生命保険に入っても意味がなかった
筆者が心底感じた理由
筆者は大学を卒業して働き始めたときに、生命保険に入った。生命保険会社に入った大学の友人から勧誘されたからだが、まったくもって意味がなかったと今では思っている。自分の生活や資産を守るための最も効果的な方法に行きついたからだ。どんな自宅を選ぶかと、住宅ローンをどうやり繰りするかにその論点は変わる。
生命保険に意味がなかった理由はいくつかある。
1つ目は、人間は60歳までほぼ亡くならないという事実だ。
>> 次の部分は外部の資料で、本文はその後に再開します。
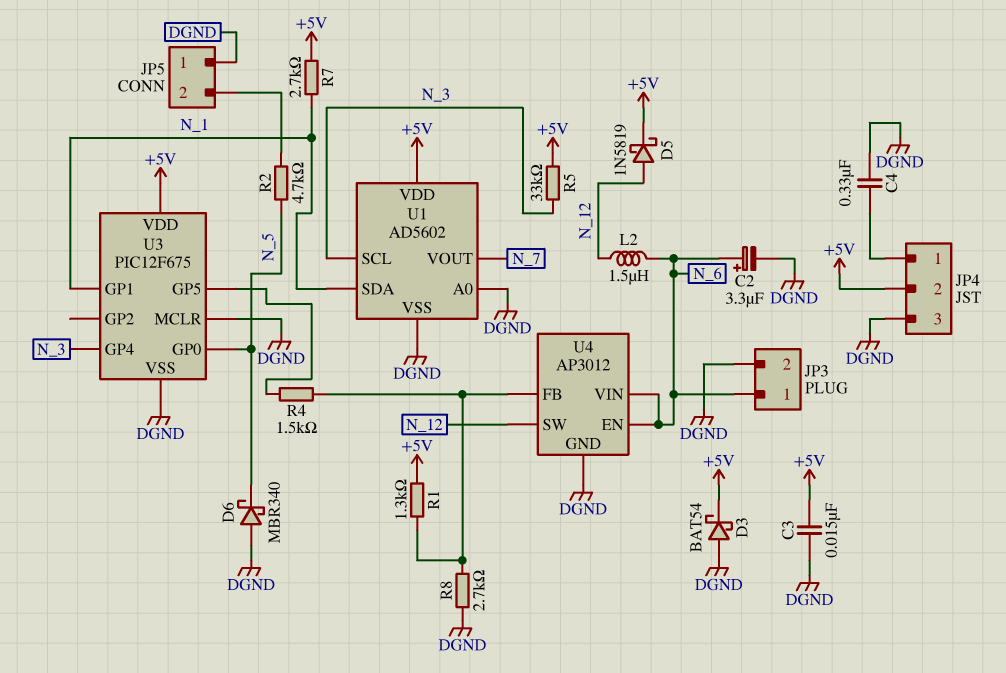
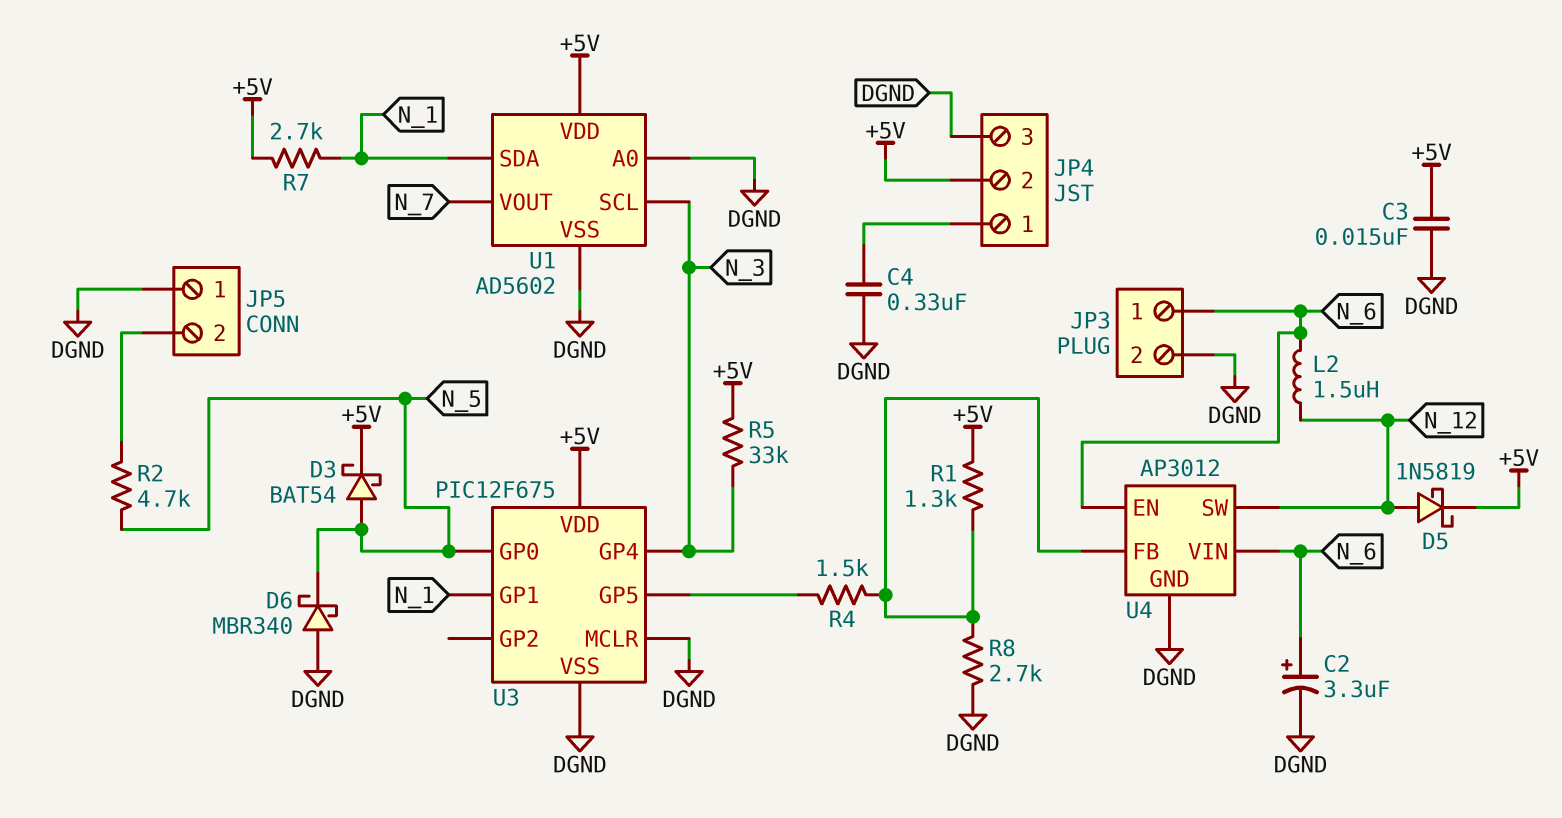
D3: schottky BAT54 (A DGND, K +5V) -> schottky BAT54 (A N_5, K +5V)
「万が一」と言うこともあるが、厚生労働省の簡易生命表令和4年によると、0歳が49歳までに亡くなる確率は男性3%、女性2%だ。50歳から59歳でも同じ比率でしかない。つまり、人が50代までに亡くなる確率は至って低い。死を意識するのは、高齢者になってからとなる。
2つ目は、自分が結婚するまで保険金の受け取りが親になっていたことだ。相続対策において最も悲しいのは、子どもが先に亡くなることだと聞いたことがある。結婚していない子どもの資産は親に相続されることになる。親が自分の資産を子どもに相続しようと考えている際に、子どもから資産が来てしまう悲しみは察するに余りある。
3つ目は、結婚と同時に自宅を購入したことだ。その際に住宅ローンを組んだが、団体信用生命保険(以降、団信)という生命保険にも同時に入ることになる。この保険は、ローン返済者が亡くなった場合に返済が全額免除される制度なので、生命保険と同じ意味合いになる。つまり、自分が死んだら住宅ローンを返済せずに、ずっと自宅に住み続ける権利を家族が得られるのだ。住宅ローンは若いときほど残債が多いので、返済負担は楽になるが、自分が死亡する確率は低い。家を購入したのなら、生命保険を掛け捨てのように払う必要などなかったと思っている。